Muffin was a gallery girl. Two-thirds of the posh girls had been gallery girls, but Ellie had worked bloody hard to get where she was, even if where she was was currently working out a month’s notice. She might not have gone to Oxford or Harvard Business School like Jessica probably had but she was not some career dilettante.
‘Do you know something?’ Ellie heard herself say, and she couldn’t understand why the words she was thinking were coming out of her mouth unchecked. ‘If David hasn’t made a commitment to you after years of being neighbours and New York dinner buddies, then he’s never going to. Not when he’s f*cking a whole bunch of other women who all look like you and dress like you, probably so none of you will clash with his suits.’
Jessica’s lips drew back in a snarl. ‘You utter—’
‘I mean, even someone like me with my disastrous track record when it comes to relationships can tell that he is never going to put a ring on it, Jessica, so if I were you I’d just jog on. It’s the dignified thing to do.’
It was the meanest, bitchiest, most spiteful thing that Ellie had ever said to anyone. She wasn’t even sure that Jessica had deserved it, or if she was simply the most convenient target for all the hurt and ugliness that had been brewing inside Ellie all week.
The door slammed shut behind Jessica and she stood there, hands clenched into fists, panting like she’d just run one of David’s marathons. Then she marched back to her bedroom, poured herself a glass of wine and downed it in one, like the party girl that everyone thought she was.
She had to get out of here. She wasn’t going to be used solely to advance David’s career and be tucked out of sight because it kept Billy Kay sweet. What made Billy Kay happy was nothing to do with her.
Camden, London, 1986
In the end, she let Billy talk her round, and Ari’s sister Carol was desperate to take the baby, so really Ari was doing what her father would call a mitzvah, a good thing. She was a bloody saint, especially when she managed not to lose her temper on the day that Carol and Sadie came to visit her in the summerhouse. Sadie sat on the one good chair and told Ari she was a disgrace and that if anybody they knew found out she was pregnant, she’d die of shame.

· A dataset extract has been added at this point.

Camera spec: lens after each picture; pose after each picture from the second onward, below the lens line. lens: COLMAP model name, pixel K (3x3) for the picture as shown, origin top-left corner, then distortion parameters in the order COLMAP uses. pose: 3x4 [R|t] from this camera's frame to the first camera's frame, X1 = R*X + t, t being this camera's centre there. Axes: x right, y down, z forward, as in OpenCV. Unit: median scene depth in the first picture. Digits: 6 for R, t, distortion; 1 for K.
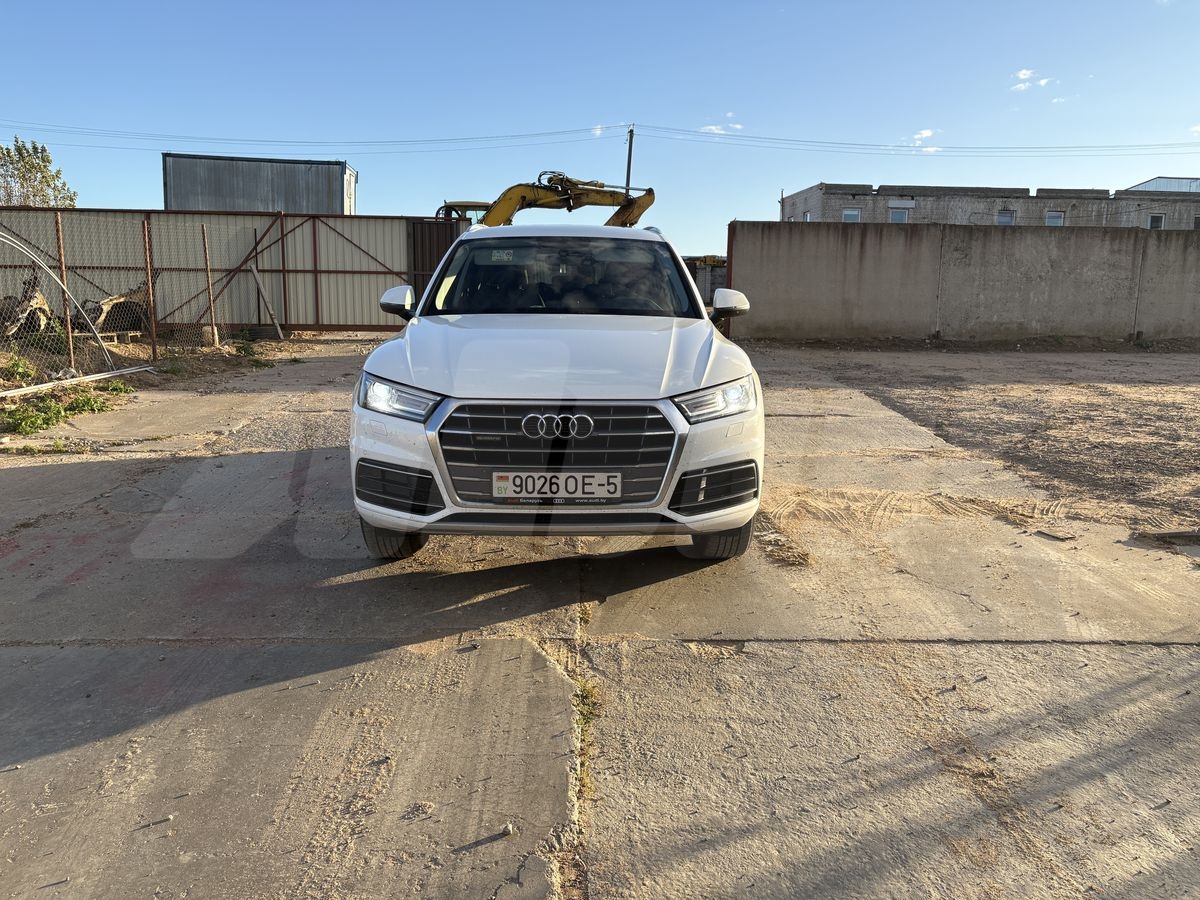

Billy came in just as Carol gave Ari the number of a lawyer who specialised in private adoptions and fudging the details.
‘This is the best way to play it,’ he said to Ari, though she still wasn’t convinced.

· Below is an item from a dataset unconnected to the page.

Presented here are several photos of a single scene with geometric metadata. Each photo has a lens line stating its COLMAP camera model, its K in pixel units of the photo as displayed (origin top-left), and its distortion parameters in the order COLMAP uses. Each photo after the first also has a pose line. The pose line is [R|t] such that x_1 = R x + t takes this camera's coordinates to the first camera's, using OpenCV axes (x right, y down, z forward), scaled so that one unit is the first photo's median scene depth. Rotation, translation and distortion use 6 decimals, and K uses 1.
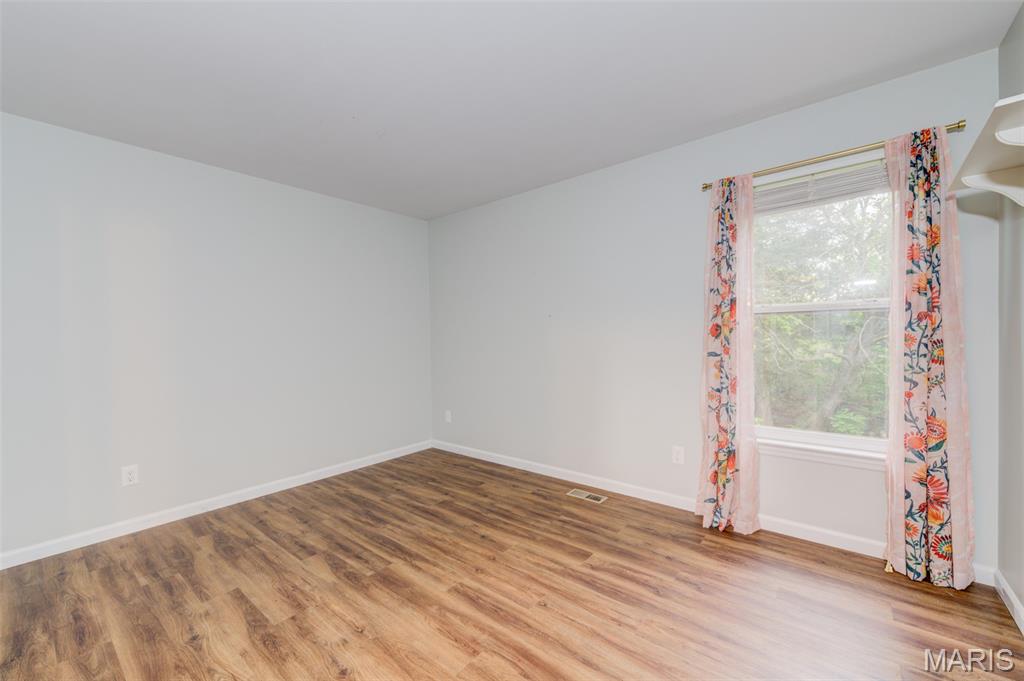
lens RADIAL K [[401.2, 0, 512.8], [0, 401.2, 338.8], [0, 0, 1]] dist [0.001194, -0.001744]
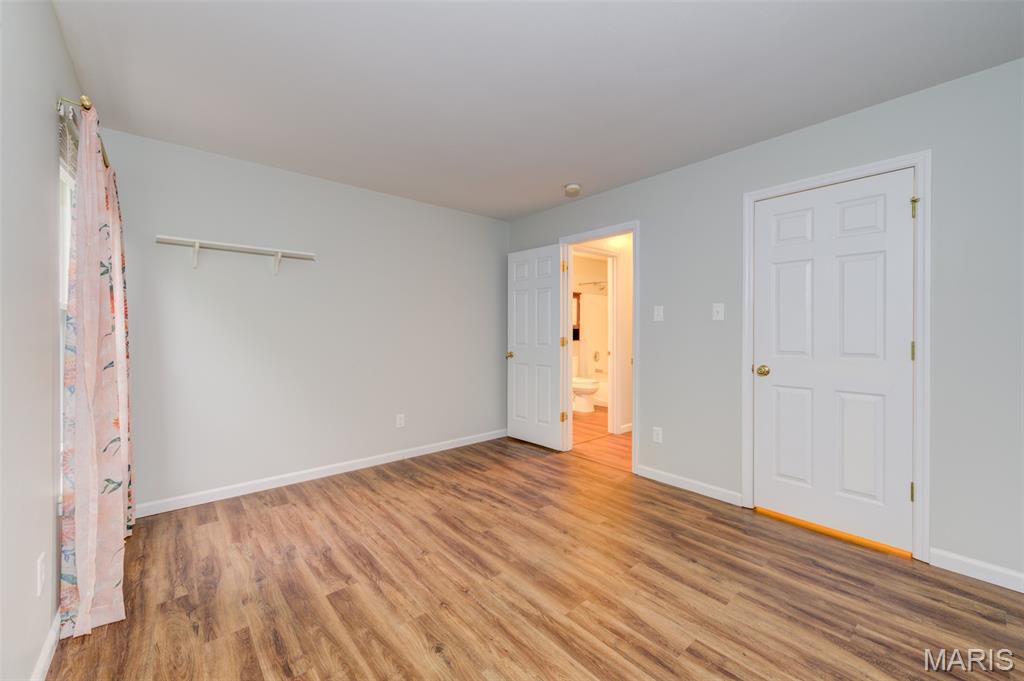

Sadie looked him up and down and sideways, then sniffed. ‘I suppose you’ve told Ariella that your wife doesn’t understand you.’
Billy steadily met her gaze. ‘Other way round. I don’t understand my wife, I never did.’
Ari’s bump got bigger and bigger so she couldn’t even see her feet any more. Carol came to Camden every week to buy her bags of groceries and bottles of pre-natal vitamins, and to beg Ari to stop wearing stilettos.
Carol also booked doctor’s appointments and scans and pre-natal classes that Ari never attended because she and Billy were in a mad sprint to get the songs finished.
It felt like the songs would never be finished, because there was always another hook in her head, a perfect chorus that wouldn’t leave her alone. Ari had to give birth to the songs before she could give birth to anything else.
Billy worried about her, especially when she could barely squeeze her bulk past the mixing desk and she got thrown out of the Saturday Girls for constantly being late for rehearsals and being hugely pregnant. But worrying didn’t come naturally to Billy. ‘You look like crap,’ he’d say. ‘Go home and go to bed and I’ll be back later.’
The summerhouse in November was Arctic, even with a Calor Gas heater. Ari would get into bed but it was hard to write songs on her guitar when she was buried under a mound of blankets, towels and old coats. Instead, she’d end up stroking her bump and because there weren’t any witnesses, she could finally say her silent sorries to the kid that would never be hers.